Claire is an artist whose brush is her camera lens and whose palette is gardens. Her descriptions are interesting and informative, but the illustrations are so mind-boggling beguiling, it took me a while to settle to the text.

The book is especially enjoyable from an Aussie reader’s point of view as its first 15 gardens are Australian. Also the cover is of Sarah and Andrew Ryan’s Hillandale, Yetholme, a serious compliment to a thoughtful, talented gardener whose glorious garden in rural NSW holds its own on an international stage. 

An international photographer who spends half the year photographing Northern Hemisphere gardens, Claire’s job takes her to many fabulous gardens. Dreamscapes includes ones that have appealed to her most, here, in New Zealand, and in often quite remote locations in North America, Britain, Europe and Asia. 

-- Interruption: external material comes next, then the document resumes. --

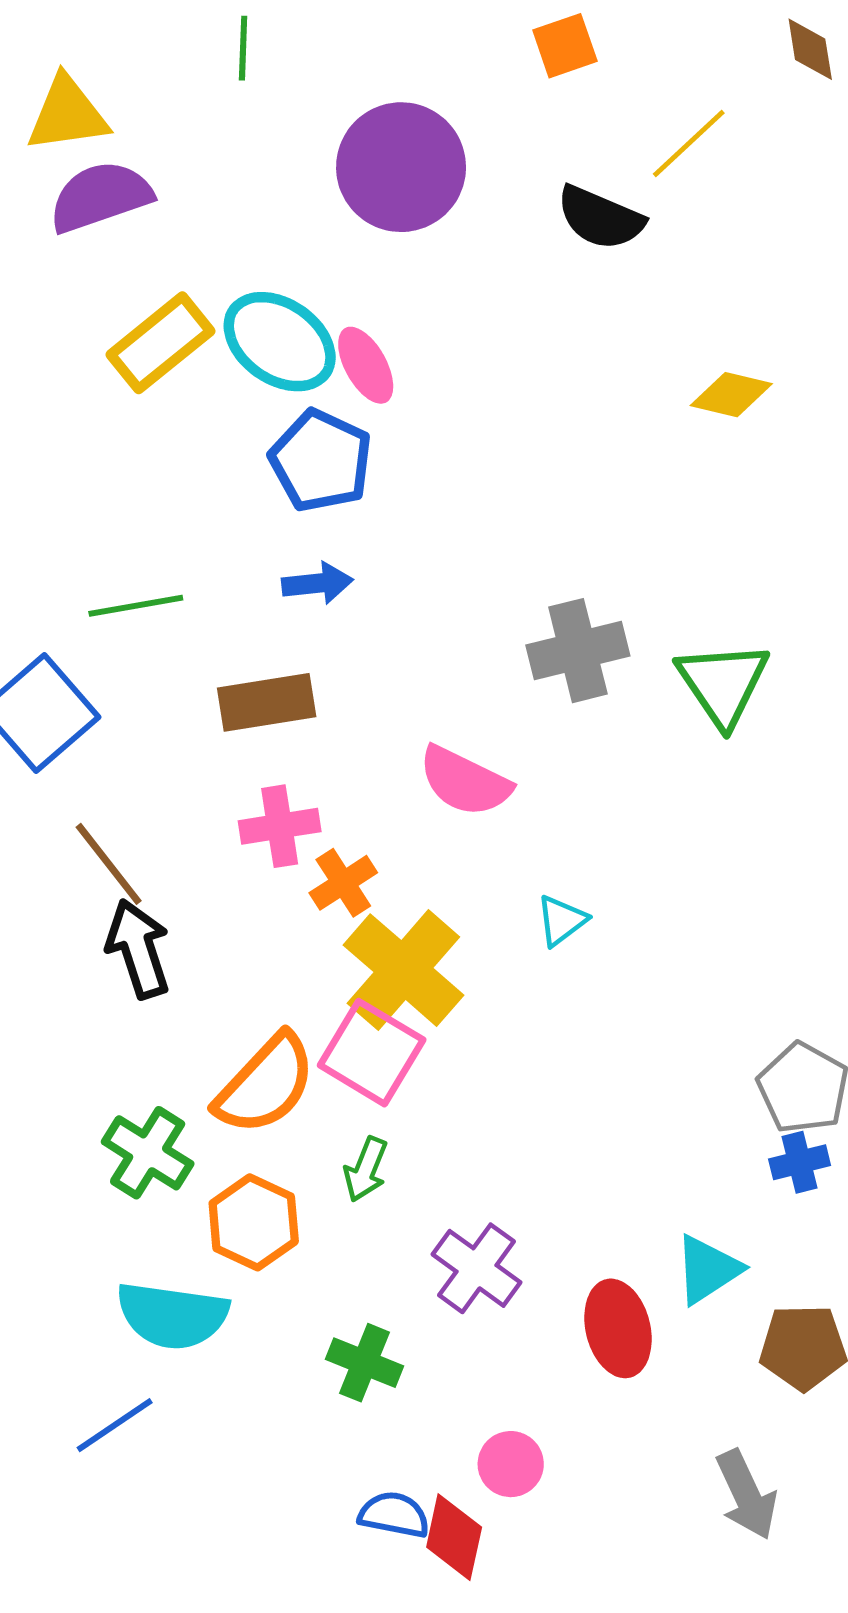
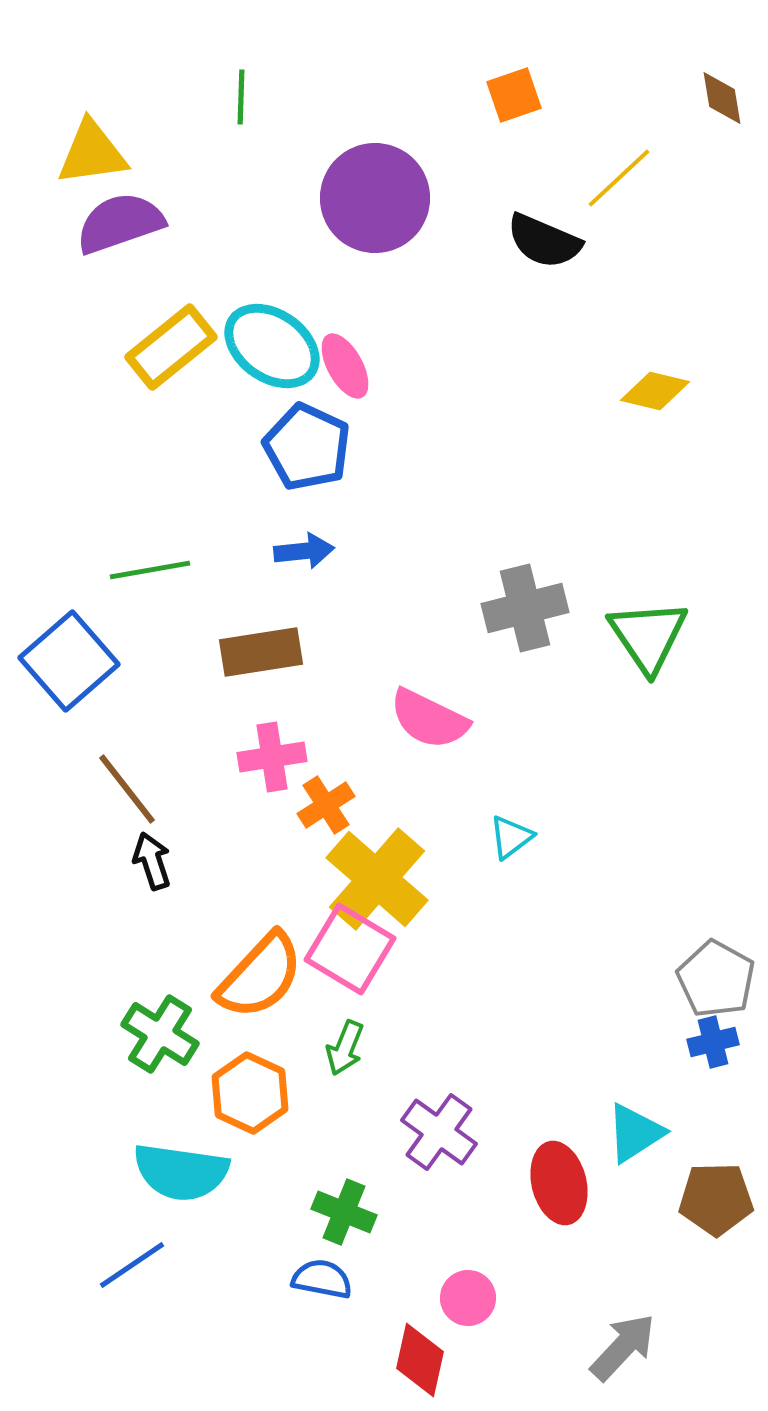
black arrow: (138, 949) -> (152, 861), size x0.7
gray arrow: (747, 1495) -> (623, 1347), moved, turned -112
blue semicircle: (394, 1515) -> (322, 1279), moved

Her descriptions are interesting and informative, but the illustrations are so mind bogglingly beguiling, it took me a while to settle to the text.

Courtyards, parks and big landscaped gardens jump from the pages in an explosion of colour and light, united by the enthusiasm of their owners and the skill and artistry of their design and planting. 

Clair did a degree in environmental science and worked and travelled overseas before falling in love with photography. She studied it for two years and decided gardening photography perfectly combined of her love of art and science.

The first garden she photographed was Jeremy Francis’ Cloudehill in the Dandenongs, near where she grew up, a large formal garden with informal elements designed, planted and maintained by a passionately enthusiastic gardener. 

As with all great gardens, whatever their style, location or cost, its owner’s knowledge and love of plants and gardening are felt everywhere. This is something that Clair Takacs totally gets and it’s what draws her to a garden and gives her the connection she needs in order to photograph it.

I asked Clair by email how she acquired her gardening and design knowledge. She replied that she didn’t study it but came to it from a love of nature and wanting to work outdoors.

She learned on the go and from working with people like Gardens Illustrated magazine in UK and Noel Kingsbury. “They taught me to look closely at planting design,” she says.

This comes across strongly in her book which is full of design ideas: a large ornamental grass frames a view, repeating plants or colours gives unity, plants are placed to catch the light at the right time of day or to blur the boundary between garden and landscape.

Every shot is beautifully composed, a work of art that captures a garden’s best elements at the best moment. 

Yet at its heart Dreamscapes is down to earth. It’s one of those gardening books that makes you want to drop everything and head into the garden.

Dreamscapes: Inspiration and beauty in gardens near and far, published by Hardie Grant, 2017, RRP $70.